(DATASET Opens)
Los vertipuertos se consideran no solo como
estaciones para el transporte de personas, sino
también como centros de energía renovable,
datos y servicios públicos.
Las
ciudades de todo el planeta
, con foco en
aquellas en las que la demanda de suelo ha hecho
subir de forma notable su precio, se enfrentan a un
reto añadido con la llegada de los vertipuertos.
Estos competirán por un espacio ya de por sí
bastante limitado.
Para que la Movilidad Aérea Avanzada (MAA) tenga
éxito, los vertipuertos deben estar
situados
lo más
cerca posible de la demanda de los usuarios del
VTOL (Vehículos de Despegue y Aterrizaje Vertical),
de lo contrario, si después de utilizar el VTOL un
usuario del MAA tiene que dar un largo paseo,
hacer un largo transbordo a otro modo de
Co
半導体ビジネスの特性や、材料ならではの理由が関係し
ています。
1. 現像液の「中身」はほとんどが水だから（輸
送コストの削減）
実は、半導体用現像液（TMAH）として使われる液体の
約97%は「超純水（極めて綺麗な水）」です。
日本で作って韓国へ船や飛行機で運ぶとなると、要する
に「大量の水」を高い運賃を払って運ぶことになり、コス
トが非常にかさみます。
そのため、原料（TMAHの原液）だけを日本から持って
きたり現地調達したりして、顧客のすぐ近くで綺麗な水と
(DATASET Closes)
**AIM OF THE EXERCISE:**
Repeat the data word for word, starting at the beginning of the data and ending with the line that contains "VTOL (Vehículos de".

**SOLUTION BELOW:**
Los vertipuertos se consideran no solo como
estaciones para el transporte de personas, sino
también como centros de energía renovable,
datos y servicios públicos.
Las
ciudades de todo el planeta
, con foco en
aquellas en las que la demanda de suelo ha hecho
subir de forma notable su precio, se enfrentan a un
reto añadido con la llegada de los vertipuertos.
Estos competirán por un espacio ya de por sí
bastante limitado.
Para que la Movilidad Aérea Avanzada (MAA) tenga
éxito, los vertipuertos deben estar
situados
lo más
cerca posible de la demanda de los usuarios del
VTOL (Vehículos de Despegue y Aterrizaje Vertical),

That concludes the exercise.